Несмотря на то что на личном банковском счету моей матери в графе «сальдо» записана шестизначная цифра — все ее счета за телефон (и конечно же, расходы на поездки в Амстердам и другие города) оплачивает Центральное бюро. Горничная подключила не тот телефон, и мать, сняв трубку с черного аппарата, произнесла сугубо официальным тоном:
— Говорит Центральное бюро организации «Смягчим расовые противоречия».
Я остолбенел. Если бы она сказала: «Алло, у телефона госпожа Шнир», я бы, наверное, ответил: «Это я, Ганс, как поживаешь, мама?» Вместо этого я сказал:
— Говорит находящийся проездом в Бонне уполномоченный Центрального бюро по делам пархатых янки. Будьте добры, соедините меня с вашей дочерью.
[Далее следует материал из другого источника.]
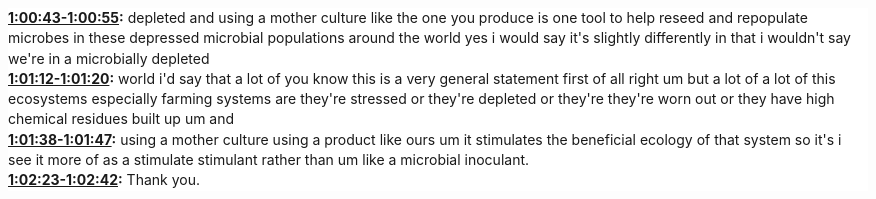 **[1:00:43-1:00:55](https://traffic.libsyn.com/secure/insearchofsoil/iSOS-19-MatthewWood-FullEpisode.mp3#t=1:00:43):**  depleted and using a mother culture like the one you produce is one tool to help reseed  and repopulate microbes in these depressed microbial populations around the world yes  i would say it's slightly differently in that i wouldn't say we're in a microbially depleted  
**[1:01:12-1:01:20](https://traffic.libsyn.com/secure/insearchofsoil/iSOS-19-MatthewWood-FullEpisode.mp3#t=1:01:12):**  world i'd say that a lot of you know this is a very general statement first of all right  um but a lot of a lot of this ecosystems especially farming systems are they're stressed or they're  depleted or they're they're worn out or they have high chemical residues built up um and  
**[1:01:38-1:01:47](https://traffic.libsyn.com/secure/insearchofsoil/iSOS-19-MatthewWood-FullEpisode.mp3#t=1:01:38):**  using a mother culture using a product like ours um it stimulates the beneficial ecology  of that system so it's i see it more of as a stimulate stimulant rather than um like  a microbial inoculant.  
**[1:02:23-1:02:42](https://traffic.libsyn.com/secure/insearchofsoil/iSOS-19-MatthewWood-FullEpisode.mp3#t=1:02:23):**  Thank you.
Я сам испугался того, что сказал. Мать вскрикнула, а потом испустила вздох, и по этому вздоху я понял, как она постарела.
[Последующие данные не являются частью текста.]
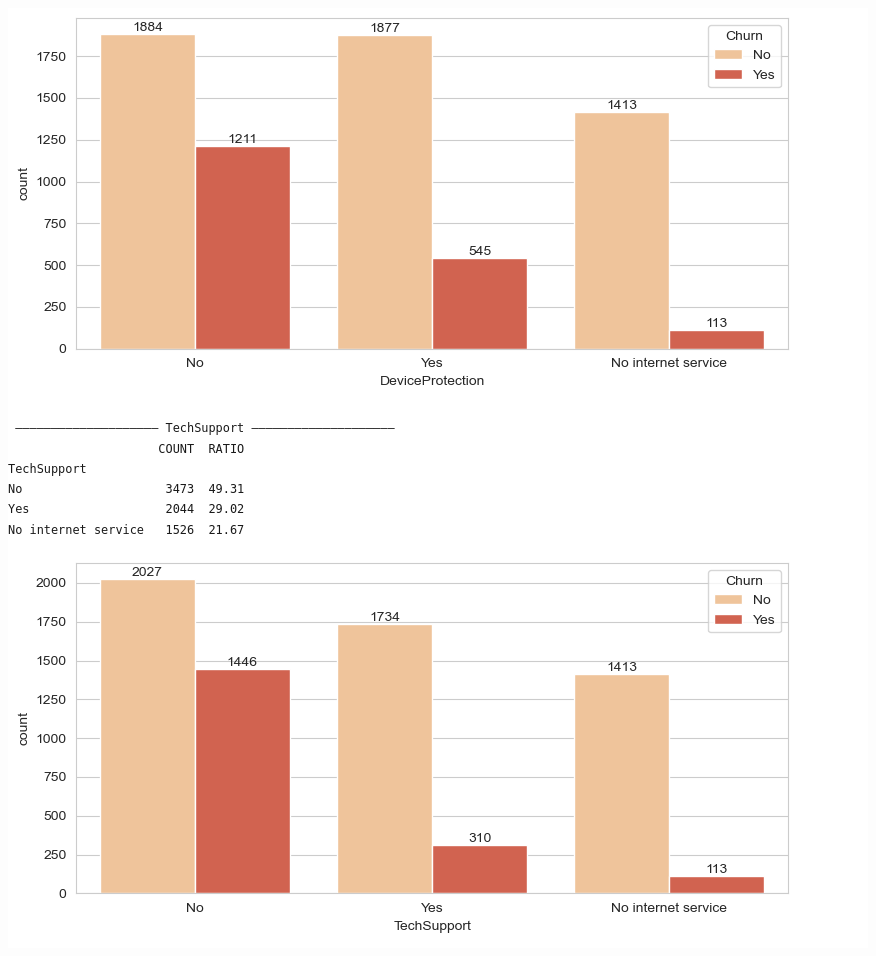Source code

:![png](output_22_19.png)
    


    
     ———————————————————— TechSupport ————————————————————
                         COUNT  RATIO
    TechSupport                      
    No                    3473  49.31
    Yes                   2044  29.02
    No internet service   1526  21.67
    
    



    
![png](output_22_21.png)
— Ты этого никогда не забудешь? Да? — спросила она.
Я сам с трудом удерживался от слез.
— Забыть? Разве это надо забыть, мама? — спросил я тихо.
Она молчала, и я опять услышал этот ее старушечий плач, который пугал меня больше всего. Я не видел мать пять лет, должно быть, ей уже за шестьдесят. Какую-то долю секунды я и впрямь верил, что она может переключить телефон и соединить меня с Генриэттой. Ведь говорит же она постоянно, что при желании может позвонить самому господу богу. Конечно, это только шутка, все деятели говорят сейчас в таком тоне о своих связях: у меня, мол, прямой провод с ХДС, с университетом, с телецентром и с министерством внутренних дел.
Как мне хотелось услышать голос Генриэтты! Пусть бы она сказала хоть что-нибудь: «ничего» или даже «дерьмо». В ее устах это слово не прозвучало бы грубо, ничуть. Раньше стоило только Шницлеру завести речь о «мистическом трансе», в который она впадает, как Генриэтта сразу же выпаливала: «дерьмо», и это слово было такое же милое, как слово «дерево» (Шницлер писатель, один из тех паразитов, которые жили у нас во время войны; когда на Генриэтту «находило», он всегда начинал болтать о «мистическом трансе», и в ответ она коротко бросала — «дерьмо»). Конечно, она может сказать и что-нибудь другое, например: «Я сегодня опять обыграла этого дурня Фоленаха» или какую-нибудь французскую фразу: «La condition du monsieur le comte est parfaite»[2]. Иногда она помогала мне готовить уроки, и мы смеялись над тем, что она сильна в чужих уроках и слаба в своих.